Find the full list of Top 100 ranked here (Second Tab).

In Table 7 we can see how reviewers score on the RPI across all of the Top 100 reviewers. The Top 10 have great scores with SERI having the top ranked score with over 488 reviews written and no Flags or 1Bombs and only three 5Bombs. For SERI there is also no correlation between Fair or Comm with an amazingly negative correlation with Fast.

The worse 10 reviewers is much more interesting mostly due to tainturk a Turkopticon moderator and Tribune a former moderator being on the list. Everybody on the worse 10 list suffer from very high correlations between the other scales and Pay. Tainturk though also suffers from having 50% of his/her reviews being 1Bombs (for those reviews in which all of the scales were completed). This is not the worse as Taskmistress has 75% 1Bombs but this was surprising. Looking back at the early reviews I see that 1Bombs seem to be common earlier in Turkopticon and are intended to reflect a Amazon Terms of Service violation, something that has since been implemented.
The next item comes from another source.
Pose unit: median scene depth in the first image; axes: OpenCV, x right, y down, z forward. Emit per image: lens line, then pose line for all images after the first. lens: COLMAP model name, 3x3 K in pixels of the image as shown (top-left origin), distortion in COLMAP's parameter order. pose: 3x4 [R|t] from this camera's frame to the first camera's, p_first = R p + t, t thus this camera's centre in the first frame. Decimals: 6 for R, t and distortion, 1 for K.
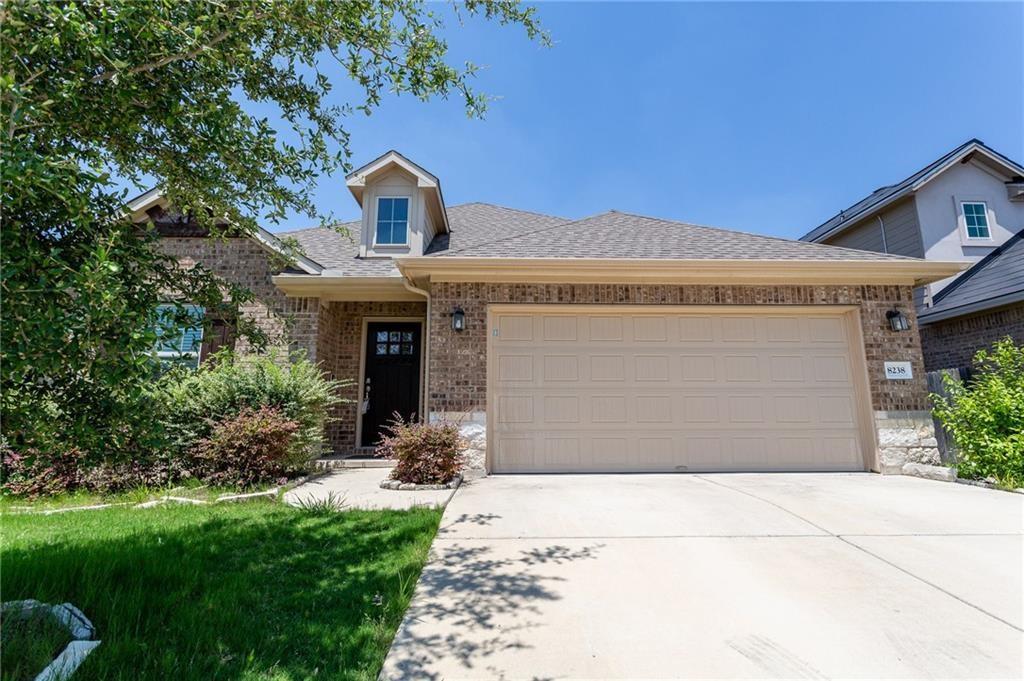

Similarly Tibune has one of the highest flag count rates in the entire list with an expected numbe rof flags of 5% on his/her reviews. However, as Tribune was invited to be a moderator despite this spotted history, we can only assume that my rating system has some serious flaws.

Overall, I would therefore take the RPI ranking with a grain of salt. Perhaps some of the longer time contributors to Turkopticon are suffering from changing standard over time. If I have time I will revisit the rating system looking at only reviews within the last year or two.